Action item: Your answer should hold each line of the material that contains the word "lines".
┌─ Supplied information
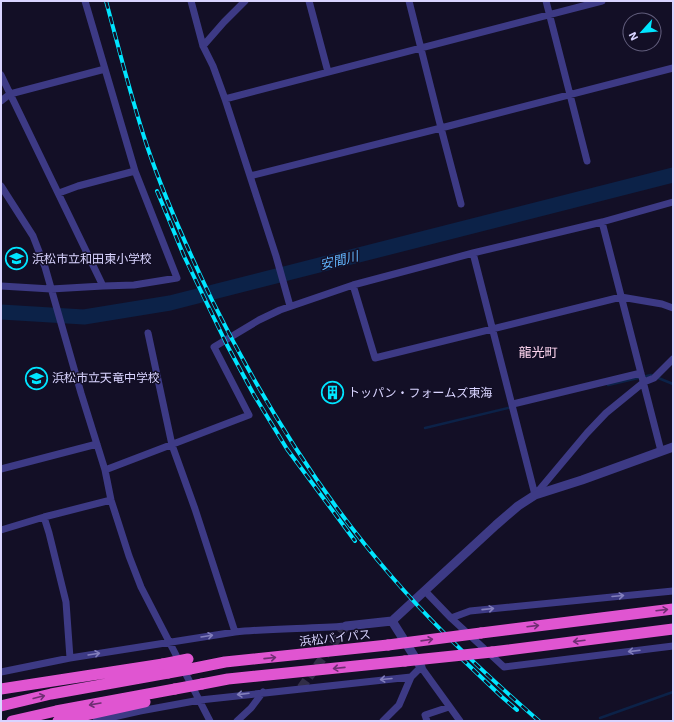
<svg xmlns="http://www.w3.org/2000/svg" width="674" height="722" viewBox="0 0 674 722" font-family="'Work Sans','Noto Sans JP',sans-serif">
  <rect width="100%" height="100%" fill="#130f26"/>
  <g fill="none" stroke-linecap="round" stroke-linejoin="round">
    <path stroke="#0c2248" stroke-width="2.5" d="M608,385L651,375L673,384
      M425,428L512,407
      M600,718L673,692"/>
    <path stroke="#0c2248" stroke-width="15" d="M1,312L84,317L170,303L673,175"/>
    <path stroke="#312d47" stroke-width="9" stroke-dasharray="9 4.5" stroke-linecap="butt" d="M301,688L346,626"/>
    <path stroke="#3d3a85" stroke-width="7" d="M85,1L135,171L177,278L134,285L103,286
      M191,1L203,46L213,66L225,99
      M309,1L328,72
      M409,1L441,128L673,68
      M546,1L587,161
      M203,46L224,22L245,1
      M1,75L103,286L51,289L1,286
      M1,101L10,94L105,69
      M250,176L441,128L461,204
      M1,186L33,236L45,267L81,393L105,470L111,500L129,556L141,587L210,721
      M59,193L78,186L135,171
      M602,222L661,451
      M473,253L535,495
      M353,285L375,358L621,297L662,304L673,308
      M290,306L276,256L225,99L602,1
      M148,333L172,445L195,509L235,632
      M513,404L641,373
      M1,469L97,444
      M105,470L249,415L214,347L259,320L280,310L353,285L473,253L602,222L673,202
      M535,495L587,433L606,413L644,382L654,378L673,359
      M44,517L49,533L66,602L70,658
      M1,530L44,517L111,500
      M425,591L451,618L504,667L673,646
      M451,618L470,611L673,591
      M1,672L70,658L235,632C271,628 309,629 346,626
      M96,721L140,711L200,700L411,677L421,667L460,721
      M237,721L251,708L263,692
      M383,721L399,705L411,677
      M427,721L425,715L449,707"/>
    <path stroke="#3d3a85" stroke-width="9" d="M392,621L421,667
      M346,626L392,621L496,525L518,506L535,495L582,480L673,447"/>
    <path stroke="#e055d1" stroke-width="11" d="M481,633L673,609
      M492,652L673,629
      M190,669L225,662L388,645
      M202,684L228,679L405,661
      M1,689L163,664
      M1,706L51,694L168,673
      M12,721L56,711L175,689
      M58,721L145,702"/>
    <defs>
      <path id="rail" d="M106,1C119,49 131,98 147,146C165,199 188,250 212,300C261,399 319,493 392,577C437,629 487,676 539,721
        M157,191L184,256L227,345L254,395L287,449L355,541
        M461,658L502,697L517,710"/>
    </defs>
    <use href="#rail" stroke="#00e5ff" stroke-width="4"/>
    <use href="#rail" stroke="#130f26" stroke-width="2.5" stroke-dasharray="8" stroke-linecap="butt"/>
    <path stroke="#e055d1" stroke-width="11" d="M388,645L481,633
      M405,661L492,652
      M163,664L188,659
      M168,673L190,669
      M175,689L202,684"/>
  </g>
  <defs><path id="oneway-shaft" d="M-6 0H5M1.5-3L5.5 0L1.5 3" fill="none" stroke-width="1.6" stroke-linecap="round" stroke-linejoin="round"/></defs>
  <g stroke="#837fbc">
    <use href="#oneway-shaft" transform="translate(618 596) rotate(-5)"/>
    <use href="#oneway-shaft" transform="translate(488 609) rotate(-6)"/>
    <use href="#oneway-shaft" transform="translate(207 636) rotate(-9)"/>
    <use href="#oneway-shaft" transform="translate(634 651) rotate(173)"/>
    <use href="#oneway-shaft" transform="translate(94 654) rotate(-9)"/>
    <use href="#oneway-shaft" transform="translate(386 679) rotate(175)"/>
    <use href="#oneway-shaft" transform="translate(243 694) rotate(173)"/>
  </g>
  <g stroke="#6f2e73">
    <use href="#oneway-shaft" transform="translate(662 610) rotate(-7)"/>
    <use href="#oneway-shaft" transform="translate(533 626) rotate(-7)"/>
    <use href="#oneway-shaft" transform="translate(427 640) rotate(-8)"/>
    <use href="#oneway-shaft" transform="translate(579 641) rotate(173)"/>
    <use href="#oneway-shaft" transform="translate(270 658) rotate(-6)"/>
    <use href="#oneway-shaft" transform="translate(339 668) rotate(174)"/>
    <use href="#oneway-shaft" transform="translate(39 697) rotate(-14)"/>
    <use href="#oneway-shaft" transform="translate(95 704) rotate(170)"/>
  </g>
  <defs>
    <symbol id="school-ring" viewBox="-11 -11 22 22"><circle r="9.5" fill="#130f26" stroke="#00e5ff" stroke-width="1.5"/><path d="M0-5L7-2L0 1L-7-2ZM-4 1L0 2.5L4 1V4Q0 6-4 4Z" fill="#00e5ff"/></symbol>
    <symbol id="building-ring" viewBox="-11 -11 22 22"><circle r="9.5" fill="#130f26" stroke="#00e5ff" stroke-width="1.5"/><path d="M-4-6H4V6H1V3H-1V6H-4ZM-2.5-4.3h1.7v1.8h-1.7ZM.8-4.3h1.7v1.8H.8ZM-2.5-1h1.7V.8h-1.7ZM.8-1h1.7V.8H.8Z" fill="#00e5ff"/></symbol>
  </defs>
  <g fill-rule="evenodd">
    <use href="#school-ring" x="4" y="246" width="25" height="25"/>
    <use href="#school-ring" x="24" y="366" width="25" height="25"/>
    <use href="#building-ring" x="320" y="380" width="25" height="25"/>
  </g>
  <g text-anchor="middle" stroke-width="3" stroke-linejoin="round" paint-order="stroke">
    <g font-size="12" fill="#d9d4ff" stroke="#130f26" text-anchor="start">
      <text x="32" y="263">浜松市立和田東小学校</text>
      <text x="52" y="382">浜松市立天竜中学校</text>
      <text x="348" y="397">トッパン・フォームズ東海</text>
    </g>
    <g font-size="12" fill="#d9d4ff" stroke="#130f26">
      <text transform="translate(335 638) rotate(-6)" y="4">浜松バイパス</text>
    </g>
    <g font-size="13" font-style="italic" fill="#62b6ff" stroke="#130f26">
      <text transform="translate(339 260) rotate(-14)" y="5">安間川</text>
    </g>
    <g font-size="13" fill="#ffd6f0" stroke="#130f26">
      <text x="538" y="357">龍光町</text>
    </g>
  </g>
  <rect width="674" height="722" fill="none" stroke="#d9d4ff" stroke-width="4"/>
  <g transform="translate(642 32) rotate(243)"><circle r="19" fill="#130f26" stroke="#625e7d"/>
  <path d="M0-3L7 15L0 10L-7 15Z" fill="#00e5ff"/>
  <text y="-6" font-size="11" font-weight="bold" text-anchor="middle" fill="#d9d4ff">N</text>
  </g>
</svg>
└─
┌─ Supplied information
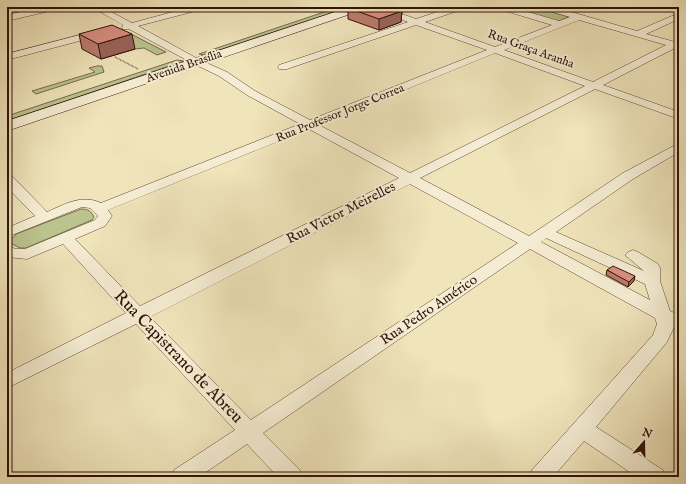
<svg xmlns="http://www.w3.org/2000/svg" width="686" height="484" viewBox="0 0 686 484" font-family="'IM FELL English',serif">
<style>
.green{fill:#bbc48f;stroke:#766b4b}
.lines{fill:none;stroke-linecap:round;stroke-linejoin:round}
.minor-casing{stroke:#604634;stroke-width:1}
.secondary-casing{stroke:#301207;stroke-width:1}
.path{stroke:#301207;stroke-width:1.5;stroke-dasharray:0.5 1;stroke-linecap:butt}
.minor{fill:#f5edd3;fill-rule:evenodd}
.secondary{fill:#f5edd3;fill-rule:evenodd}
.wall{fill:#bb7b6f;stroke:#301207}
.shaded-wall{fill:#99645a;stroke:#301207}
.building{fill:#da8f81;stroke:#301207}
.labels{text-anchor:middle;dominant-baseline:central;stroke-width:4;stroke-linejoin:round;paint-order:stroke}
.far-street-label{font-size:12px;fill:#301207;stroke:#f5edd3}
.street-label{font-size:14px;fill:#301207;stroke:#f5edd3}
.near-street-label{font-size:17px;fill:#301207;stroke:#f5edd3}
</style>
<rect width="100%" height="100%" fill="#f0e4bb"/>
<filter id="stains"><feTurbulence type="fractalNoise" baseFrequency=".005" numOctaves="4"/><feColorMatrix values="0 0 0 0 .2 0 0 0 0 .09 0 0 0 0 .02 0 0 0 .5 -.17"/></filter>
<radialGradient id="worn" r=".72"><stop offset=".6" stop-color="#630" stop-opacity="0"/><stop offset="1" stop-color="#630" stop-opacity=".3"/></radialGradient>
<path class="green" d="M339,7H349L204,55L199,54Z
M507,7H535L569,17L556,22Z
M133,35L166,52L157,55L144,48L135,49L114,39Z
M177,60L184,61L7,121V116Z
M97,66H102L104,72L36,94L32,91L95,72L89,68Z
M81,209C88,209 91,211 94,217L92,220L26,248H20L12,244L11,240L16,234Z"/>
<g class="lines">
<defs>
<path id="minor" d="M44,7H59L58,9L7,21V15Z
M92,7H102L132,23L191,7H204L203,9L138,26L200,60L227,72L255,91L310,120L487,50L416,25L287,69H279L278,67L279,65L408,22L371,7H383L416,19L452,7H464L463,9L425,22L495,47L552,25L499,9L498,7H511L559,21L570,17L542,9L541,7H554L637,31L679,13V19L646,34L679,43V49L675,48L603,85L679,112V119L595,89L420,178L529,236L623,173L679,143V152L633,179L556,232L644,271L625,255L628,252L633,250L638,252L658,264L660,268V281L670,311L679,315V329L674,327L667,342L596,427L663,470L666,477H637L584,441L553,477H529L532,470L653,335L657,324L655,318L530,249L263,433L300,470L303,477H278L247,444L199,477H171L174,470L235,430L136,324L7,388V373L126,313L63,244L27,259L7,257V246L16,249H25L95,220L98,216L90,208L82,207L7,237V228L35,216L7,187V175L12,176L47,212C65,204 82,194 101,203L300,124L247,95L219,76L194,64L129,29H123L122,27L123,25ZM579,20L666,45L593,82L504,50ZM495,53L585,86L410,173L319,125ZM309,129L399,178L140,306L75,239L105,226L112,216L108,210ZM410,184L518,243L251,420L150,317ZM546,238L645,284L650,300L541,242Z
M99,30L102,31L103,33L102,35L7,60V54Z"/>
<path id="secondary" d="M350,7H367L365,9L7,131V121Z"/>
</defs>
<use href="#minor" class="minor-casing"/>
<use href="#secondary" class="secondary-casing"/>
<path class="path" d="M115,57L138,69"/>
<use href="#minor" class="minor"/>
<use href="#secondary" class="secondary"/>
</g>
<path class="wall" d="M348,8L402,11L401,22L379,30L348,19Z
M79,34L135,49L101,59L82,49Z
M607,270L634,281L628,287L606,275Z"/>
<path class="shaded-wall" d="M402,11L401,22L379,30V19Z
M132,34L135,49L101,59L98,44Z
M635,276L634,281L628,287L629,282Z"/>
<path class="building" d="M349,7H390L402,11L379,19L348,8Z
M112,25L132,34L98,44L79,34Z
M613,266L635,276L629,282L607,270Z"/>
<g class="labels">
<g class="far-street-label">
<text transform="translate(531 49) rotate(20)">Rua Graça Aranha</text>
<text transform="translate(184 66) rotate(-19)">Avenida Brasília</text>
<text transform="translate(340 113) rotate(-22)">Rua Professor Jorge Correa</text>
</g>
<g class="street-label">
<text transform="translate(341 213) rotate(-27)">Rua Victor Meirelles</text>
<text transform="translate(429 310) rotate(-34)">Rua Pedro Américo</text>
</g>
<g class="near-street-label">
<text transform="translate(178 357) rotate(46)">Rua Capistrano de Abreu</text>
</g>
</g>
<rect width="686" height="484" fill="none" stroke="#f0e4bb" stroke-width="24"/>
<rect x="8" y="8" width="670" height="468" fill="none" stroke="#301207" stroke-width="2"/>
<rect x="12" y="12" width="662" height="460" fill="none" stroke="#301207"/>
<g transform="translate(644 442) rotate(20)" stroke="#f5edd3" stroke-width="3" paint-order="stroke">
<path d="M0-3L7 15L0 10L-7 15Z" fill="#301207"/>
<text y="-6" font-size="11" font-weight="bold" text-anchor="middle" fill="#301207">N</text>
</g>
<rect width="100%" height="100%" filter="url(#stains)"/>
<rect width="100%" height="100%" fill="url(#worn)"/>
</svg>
└─
Expected answer:
.lines{fill:none;stroke-linecap:round;stroke-linejoin:round}
<g class="lines">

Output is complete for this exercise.